In the items below, render everything from the line containing "1. The design, construction" down to the line containing "1. on a corner", both included, as a JSON list of strings with one string per line and blank lines omitted.

* **INFORMATION SUPPLIED**:
────────────────────

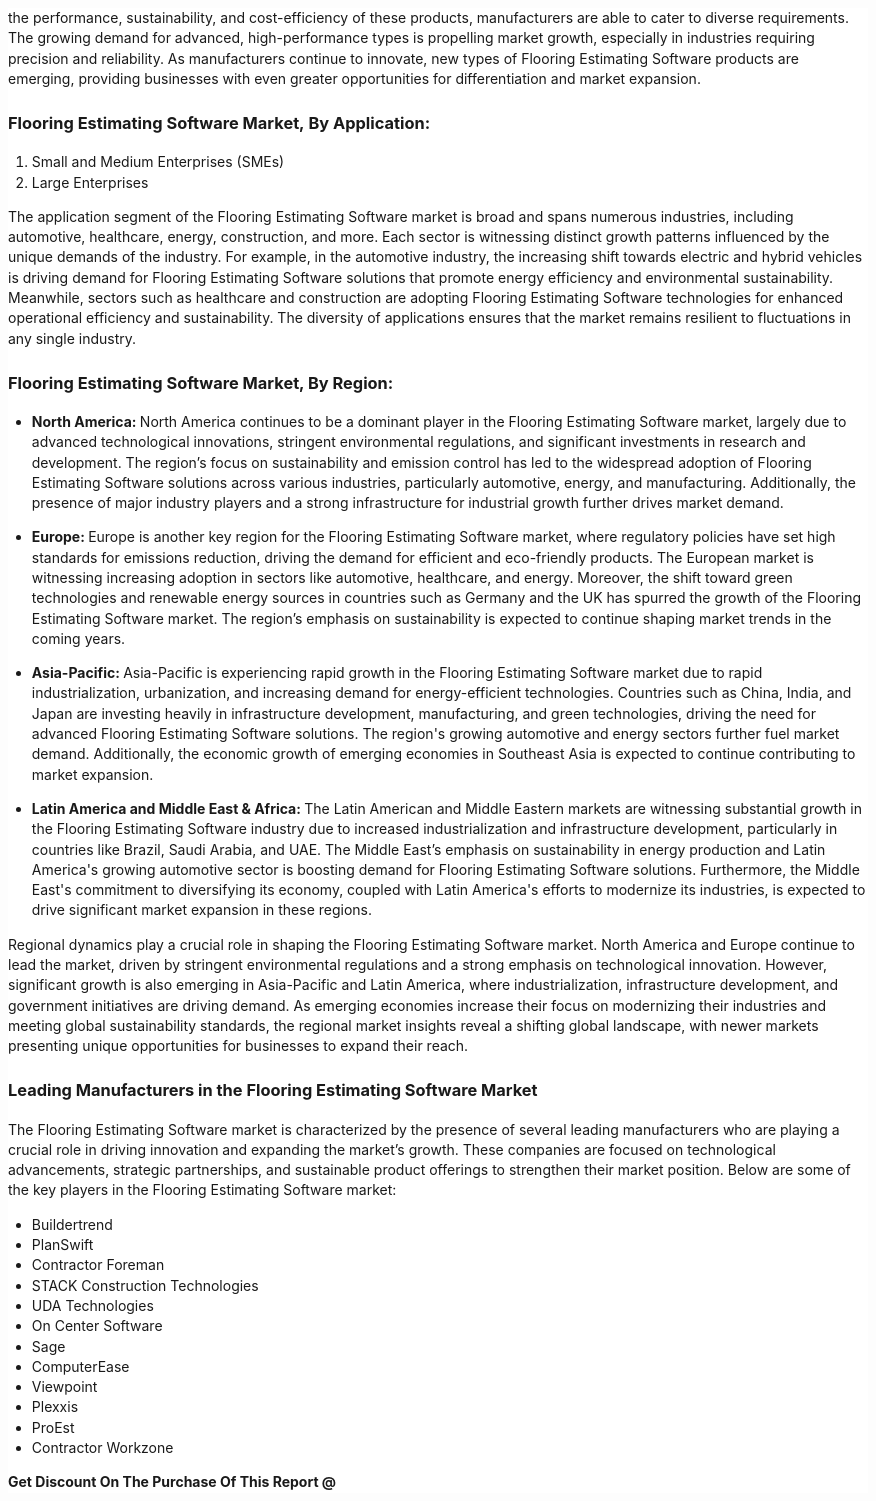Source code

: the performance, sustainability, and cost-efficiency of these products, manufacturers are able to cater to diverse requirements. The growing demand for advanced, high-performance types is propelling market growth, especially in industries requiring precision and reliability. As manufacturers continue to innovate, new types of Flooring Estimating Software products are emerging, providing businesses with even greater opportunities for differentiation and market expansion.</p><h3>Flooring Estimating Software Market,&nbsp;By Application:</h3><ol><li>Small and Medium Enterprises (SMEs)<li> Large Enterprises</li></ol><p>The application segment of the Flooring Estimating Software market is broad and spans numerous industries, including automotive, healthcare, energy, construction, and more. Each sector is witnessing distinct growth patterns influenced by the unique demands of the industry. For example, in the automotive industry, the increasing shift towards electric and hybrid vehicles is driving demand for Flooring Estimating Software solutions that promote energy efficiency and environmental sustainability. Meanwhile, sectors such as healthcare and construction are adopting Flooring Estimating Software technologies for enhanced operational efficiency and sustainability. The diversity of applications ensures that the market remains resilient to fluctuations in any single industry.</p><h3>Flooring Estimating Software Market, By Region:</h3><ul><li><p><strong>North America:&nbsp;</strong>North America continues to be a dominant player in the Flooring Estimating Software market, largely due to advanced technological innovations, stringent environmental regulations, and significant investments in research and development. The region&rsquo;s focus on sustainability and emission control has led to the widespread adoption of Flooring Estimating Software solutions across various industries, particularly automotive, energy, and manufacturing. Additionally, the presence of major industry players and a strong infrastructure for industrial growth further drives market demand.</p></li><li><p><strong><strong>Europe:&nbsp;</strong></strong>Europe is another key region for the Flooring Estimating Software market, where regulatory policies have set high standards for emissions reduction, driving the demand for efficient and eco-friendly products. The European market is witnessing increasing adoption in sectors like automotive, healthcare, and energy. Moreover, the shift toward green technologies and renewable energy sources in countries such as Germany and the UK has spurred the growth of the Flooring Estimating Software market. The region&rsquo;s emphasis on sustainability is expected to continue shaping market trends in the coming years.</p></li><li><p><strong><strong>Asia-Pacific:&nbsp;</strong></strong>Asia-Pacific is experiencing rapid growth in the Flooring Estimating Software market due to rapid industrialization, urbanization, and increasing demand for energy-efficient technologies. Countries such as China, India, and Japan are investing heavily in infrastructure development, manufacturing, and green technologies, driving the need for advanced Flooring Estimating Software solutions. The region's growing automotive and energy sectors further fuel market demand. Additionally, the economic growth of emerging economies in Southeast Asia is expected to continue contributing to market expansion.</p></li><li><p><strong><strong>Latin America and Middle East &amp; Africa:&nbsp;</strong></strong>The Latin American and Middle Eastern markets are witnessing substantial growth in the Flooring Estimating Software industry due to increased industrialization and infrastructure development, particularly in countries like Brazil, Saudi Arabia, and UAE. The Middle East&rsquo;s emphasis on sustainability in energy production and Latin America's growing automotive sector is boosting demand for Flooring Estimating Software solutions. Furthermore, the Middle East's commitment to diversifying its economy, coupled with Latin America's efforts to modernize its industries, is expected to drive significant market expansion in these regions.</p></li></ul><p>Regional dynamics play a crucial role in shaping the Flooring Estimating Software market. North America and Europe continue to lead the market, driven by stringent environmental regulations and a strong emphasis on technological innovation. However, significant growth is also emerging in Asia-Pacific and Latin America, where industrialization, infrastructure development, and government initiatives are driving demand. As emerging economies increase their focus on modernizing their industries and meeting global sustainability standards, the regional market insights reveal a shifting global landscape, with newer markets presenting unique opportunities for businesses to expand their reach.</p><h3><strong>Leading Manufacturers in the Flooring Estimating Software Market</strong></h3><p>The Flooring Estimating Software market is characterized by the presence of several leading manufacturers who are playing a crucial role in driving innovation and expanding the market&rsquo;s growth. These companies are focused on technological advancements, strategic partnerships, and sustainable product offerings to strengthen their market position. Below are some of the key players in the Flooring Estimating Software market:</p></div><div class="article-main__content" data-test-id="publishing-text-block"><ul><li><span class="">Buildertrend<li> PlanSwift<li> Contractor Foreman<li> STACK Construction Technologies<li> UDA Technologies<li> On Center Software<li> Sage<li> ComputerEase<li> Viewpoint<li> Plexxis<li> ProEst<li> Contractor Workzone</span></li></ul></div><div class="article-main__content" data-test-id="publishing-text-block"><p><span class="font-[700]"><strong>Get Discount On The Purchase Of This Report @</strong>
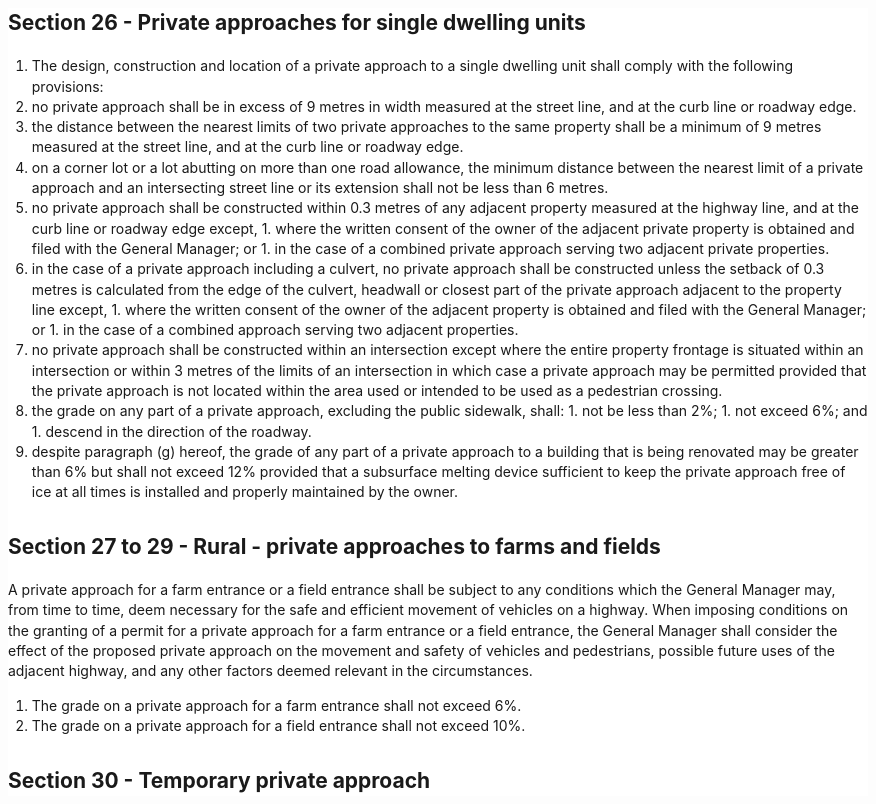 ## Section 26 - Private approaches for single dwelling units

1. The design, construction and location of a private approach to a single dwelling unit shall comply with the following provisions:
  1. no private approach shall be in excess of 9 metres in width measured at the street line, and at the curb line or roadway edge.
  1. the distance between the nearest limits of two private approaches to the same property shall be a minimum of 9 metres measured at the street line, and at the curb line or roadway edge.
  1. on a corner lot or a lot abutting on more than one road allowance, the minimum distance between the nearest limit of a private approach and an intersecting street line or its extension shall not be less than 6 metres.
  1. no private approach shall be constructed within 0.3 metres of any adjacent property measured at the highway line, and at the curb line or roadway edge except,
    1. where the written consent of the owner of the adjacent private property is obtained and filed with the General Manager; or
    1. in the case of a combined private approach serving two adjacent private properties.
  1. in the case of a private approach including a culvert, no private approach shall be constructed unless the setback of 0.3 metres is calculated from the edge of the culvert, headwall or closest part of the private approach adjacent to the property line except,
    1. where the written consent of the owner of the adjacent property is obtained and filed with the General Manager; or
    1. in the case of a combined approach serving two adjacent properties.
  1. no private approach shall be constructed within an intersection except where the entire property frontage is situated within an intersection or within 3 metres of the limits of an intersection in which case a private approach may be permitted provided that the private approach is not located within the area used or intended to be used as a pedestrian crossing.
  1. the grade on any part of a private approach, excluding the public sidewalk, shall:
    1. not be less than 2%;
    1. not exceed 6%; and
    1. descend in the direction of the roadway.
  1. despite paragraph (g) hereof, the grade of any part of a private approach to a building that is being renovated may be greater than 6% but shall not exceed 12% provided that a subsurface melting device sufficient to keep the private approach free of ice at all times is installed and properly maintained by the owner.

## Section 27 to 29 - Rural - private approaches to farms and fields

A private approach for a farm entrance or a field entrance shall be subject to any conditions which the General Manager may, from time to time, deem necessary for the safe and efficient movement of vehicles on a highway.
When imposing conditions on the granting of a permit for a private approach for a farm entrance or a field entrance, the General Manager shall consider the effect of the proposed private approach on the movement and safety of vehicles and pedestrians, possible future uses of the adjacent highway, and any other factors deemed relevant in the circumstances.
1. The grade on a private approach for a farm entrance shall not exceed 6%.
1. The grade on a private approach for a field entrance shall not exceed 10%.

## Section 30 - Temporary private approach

────────────────────

* **WRITTEN ANSWER**:
[
  "1. The design, construction and location of a private approach to a single dwelling unit shall comply with the following provisions:",
  "  1. no private approach shall be in excess of 9 metres in width measured at the street line, and at the curb line or roadway edge.",
  "  1. the distance between the nearest limits of two private approaches to the same property shall be a minimum of 9 metres measured at the street line, and at the curb line or roadway edge.",
  "  1. on a corner lot or a lot abutting on more than one road allowance, the minimum distance between the nearest limit of a private approach and an intersecting street line or its extension shall not be less than 6 metres."
]